## DOCUMENT PASSAGE:
____

Customer Responsibilities. By using the Service and/or any Equipment, Customer, on behalf of itself and all Users, agrees to abide by all rules and regulations, including the exportation of data from the U.S. or other applicable jurisdictions. With respect to Customer’s use of the Service and/or any Equipment as well as any Customer Equipment, Customer shall be responsible for any claim or damages arising from or related to: libel; slander; invasion of privacy; infringement or unauthorized use of any copyright, trademark, trade name, service mark, or any other intellectual property right; interference with or misappropriation or violation of any proprietary or creative right; any injury to any person, property, or entity arising out of the material, data, information, or other content used, received, or transmitted by Customer or any User; and any act, error, or omission by Customer or any User. Unless caused by the gross negligence or willful misconduct of Matrix, Customer shall also be responsible and liable for any personal injury, property damage, or death of any person caused, directly or indirectly, by Customer, any User, or any Customer employee, agent, or contractor, arising from or related to the installation, maintenance, location, condition, operation, failure, presence, use, or removal of the Service, Equipment, or any Customer Equipment.
Additional Responsibilities. Customer is also responsible for all internal wiring, Customer Equipment, installation of hardware and software on Customer Equipment, and arrangement of access rights for Matrix including space for cables, conduits, and equipment as necessary for Matrix-authorized personnel to install, repair, inspect, maintain, replace, or remove any and all facilities and equipment provided by Matrix. Upon request by Matrix, Customer will work directly and in good faith with its building owner or property management firm and Matrix to secure a written building access agreement. Customer shall provide a secured space with electrical power, climate control and protection against fire, vandalism, and other casualty for equipment. Required Maintenance. Matrix reserves the right to perform maintenance on or upgrade the Service, and/or Equipment, without prior notice or liability, even if such actions cause a partial or full disruption of the Service; however, Matrix will use commercially reasonable efforts to perform maintenance on and upgrades the Service and Equipment in a manner so as to avoid unduly interfering with Customer’s use of the Service.

____

(Dataset excerpt)
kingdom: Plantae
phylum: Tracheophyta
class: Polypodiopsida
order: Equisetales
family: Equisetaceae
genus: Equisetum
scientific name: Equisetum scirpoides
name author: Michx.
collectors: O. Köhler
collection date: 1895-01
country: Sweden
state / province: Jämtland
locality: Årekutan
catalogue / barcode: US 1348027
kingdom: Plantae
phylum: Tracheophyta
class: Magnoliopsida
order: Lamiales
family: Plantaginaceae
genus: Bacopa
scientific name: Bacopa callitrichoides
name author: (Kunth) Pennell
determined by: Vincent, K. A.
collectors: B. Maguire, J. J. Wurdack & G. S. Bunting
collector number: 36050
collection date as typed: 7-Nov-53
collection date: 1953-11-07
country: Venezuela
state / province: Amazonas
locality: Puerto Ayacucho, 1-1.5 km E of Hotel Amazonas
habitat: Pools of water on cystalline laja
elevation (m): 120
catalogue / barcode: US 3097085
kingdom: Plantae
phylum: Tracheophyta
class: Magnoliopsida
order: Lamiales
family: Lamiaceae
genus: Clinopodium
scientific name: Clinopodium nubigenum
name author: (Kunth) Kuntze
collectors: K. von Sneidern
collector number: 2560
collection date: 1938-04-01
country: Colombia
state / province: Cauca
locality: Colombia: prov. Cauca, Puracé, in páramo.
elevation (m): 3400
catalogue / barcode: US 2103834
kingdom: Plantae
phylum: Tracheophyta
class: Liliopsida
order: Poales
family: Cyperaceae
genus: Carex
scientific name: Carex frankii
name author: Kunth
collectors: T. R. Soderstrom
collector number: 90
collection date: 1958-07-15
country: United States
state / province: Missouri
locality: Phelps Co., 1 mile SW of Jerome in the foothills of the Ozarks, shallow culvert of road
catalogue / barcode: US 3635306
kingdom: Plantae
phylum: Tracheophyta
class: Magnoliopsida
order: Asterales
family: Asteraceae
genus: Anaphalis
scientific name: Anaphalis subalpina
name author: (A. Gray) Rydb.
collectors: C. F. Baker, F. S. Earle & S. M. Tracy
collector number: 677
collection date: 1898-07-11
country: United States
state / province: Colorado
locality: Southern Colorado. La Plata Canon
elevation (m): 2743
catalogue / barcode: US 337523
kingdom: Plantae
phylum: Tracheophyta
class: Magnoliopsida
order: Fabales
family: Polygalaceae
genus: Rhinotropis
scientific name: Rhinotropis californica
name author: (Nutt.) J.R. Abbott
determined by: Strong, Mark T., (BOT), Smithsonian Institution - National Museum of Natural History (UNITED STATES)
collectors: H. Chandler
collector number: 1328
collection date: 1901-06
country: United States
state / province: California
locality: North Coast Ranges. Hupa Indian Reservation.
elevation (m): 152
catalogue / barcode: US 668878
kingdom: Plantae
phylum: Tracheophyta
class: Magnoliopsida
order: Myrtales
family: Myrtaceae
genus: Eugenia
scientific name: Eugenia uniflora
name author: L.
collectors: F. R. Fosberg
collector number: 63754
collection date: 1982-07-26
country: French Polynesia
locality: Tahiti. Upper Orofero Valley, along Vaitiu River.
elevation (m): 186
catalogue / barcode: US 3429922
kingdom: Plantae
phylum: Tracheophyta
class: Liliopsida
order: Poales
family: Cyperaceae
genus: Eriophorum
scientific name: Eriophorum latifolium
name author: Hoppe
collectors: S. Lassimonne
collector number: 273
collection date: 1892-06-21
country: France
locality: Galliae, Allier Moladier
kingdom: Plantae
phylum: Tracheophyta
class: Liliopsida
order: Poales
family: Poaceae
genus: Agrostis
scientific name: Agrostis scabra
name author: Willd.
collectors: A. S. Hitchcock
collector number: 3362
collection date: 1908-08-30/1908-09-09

____

In the service terms, what kind of space must the Customer provide for equipment? The entries have nothing to do with this.

## EXERCISE ANSWER:
A secured space with electrical power, climate control, and protection against fire, vandalism, and other casualty.